An example of a network interruption scenario is as follows: Let’s say a computer virus has brought down your customer order system. It takes three days before technicians have repaired the system and have everything up and running again. It’s three days worth of lost money in orders and order processing, plus the cost of the network security technicians needed to do the repair work. The costs can really add up quickly.
In this situation the cyber insurance policy protects your business by reimbursing lost profits, as well as any additional expenses incurred while systems were down after an initial 8-hour down time threshold.
Network security, similar to network interruption, is the result of a virus affecting your system and the potential loss of business and costs to repair the system, with some additional issues. With network security issues, the virus could spread to several key customer websites, bringing down their systems as well. Though these two instances of cyber exposure are almost interchangeable, the risk posed to customers via the virus on your site is the key difference. There can be issues with redirection if someone has stolen your site, there can be domain theft issues, and virus transfer to client sites- again stressing the need for cyber insurance protections to be in place.
Cyber insurance policies respond to this kind of situation by covering lawsuits brought by the customers impacted by the virus transmissions while still covering the cost to repair any damage to your data files.
The final piece of the cyber exposure puzzle is media liability. This one is more nuanced than the others, and relates to communications via the internet and the slanderous, defamatory language that employees could use. Let’s say you have a Facebook page for your business, and a customer chooses to post a complaint. One of your employees sees the complaint and decides to respond to it by posting a reply that accuses the customer of lying. This could potentially lead to a lawsuit. This kind of scenario may not be expected, but in this increasingly social media driven environment, is highly possible.
Media liability can also be related to something as simple as copyrighted images or content being used for private business pages. A Google image search for a car or non-stock image being used for an Instagram post for your company could result in a call from a lawyer with a request for response and demand for payment. Fortunately, with a cyber insurance policy, content related lawsuits are covered.
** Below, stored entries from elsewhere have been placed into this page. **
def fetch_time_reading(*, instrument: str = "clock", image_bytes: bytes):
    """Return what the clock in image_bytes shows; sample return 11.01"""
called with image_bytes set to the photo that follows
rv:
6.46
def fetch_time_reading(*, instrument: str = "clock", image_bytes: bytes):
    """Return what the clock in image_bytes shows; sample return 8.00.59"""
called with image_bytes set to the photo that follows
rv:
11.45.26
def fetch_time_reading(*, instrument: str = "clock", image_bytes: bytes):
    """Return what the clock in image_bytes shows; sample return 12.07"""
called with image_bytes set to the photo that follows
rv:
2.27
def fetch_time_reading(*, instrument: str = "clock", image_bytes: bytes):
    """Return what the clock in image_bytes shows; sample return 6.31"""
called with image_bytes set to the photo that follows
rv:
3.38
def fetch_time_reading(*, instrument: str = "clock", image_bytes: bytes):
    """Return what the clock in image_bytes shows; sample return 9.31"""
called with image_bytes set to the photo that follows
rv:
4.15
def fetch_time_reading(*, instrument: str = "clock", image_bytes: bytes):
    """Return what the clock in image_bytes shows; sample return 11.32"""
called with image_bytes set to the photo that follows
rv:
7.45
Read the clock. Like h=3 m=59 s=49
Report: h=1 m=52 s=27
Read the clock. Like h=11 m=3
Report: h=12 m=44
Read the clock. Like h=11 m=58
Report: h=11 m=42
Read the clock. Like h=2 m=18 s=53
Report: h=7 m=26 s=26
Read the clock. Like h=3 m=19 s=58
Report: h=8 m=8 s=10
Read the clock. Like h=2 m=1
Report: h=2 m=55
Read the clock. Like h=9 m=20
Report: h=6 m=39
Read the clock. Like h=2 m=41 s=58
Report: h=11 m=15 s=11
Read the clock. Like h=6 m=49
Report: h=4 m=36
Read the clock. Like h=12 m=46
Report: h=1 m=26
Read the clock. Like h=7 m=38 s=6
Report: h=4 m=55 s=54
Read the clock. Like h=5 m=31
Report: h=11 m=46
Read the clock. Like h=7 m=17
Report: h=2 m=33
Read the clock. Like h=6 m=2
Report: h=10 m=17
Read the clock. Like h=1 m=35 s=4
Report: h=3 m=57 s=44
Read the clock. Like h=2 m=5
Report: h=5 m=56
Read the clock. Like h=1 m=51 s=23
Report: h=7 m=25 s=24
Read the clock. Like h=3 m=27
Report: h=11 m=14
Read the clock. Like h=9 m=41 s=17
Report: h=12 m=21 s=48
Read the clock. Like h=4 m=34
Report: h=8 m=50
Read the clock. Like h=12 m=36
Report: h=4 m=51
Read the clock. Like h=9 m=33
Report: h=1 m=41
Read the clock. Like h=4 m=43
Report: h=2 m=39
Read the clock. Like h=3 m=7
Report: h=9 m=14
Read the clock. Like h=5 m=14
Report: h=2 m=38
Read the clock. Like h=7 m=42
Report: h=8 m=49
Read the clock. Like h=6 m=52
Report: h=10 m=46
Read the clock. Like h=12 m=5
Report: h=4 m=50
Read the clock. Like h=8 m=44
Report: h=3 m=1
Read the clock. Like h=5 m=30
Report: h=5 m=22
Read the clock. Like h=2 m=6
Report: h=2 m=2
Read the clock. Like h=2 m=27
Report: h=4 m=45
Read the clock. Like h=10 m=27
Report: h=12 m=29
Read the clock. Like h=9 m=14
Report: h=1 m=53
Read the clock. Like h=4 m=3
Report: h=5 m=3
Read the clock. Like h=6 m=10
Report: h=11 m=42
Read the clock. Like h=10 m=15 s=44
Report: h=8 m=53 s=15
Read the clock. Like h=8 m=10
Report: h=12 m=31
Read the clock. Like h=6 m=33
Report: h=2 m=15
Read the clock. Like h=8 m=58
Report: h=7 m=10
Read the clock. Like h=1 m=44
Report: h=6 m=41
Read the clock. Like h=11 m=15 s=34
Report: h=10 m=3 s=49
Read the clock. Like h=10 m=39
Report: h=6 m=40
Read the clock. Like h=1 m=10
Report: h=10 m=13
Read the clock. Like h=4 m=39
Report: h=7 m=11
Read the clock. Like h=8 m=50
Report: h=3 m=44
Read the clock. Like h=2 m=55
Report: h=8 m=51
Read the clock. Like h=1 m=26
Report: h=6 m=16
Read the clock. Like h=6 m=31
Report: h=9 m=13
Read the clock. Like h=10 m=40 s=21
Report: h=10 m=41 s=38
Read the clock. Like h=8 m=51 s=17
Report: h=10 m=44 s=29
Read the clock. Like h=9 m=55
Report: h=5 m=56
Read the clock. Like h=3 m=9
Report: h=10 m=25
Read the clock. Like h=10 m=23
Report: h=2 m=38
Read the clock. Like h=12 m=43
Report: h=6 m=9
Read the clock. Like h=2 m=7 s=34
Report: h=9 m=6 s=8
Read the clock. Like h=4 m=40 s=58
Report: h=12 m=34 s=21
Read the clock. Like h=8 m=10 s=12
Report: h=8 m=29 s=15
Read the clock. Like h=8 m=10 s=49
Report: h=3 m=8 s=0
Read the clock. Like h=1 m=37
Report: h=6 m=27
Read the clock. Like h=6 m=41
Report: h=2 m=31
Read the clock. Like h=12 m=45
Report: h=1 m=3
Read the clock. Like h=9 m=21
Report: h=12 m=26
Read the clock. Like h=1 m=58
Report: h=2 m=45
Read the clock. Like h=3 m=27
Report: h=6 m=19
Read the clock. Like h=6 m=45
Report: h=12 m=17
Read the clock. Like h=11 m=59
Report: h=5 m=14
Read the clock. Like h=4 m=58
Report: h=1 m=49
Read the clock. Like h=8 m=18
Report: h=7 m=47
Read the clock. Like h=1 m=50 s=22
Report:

I Need Cyber Insurance. What is the First Step to Getting Coverage?
Cyber insurance policies are strongly recommended to protect almost any kind of business. If your data is sensitive or opens you to regulatory or civil litigation risks, it’s highly likely that you will benefit from purchasing cyber insurance to protect your business.
In most cases, there is a template that can be used to assemble a policy quickly and easily for small businesses, law firms, accounting firms and the like. Larger and more complicated businesses that may have more variable needs can take a bit longer, but as long as the basic areas of concern as listed in this article are covered, you can be assured that your business has a reasonably good cyber insurance policy. It’s important to reach out to an insurance professional to help you assess your needs and get your policy in place as soon as possible. Every bit of information exchanged on the internet on behalf of your business can put you at risk- but with the right policy, you can be assured that your company is protected.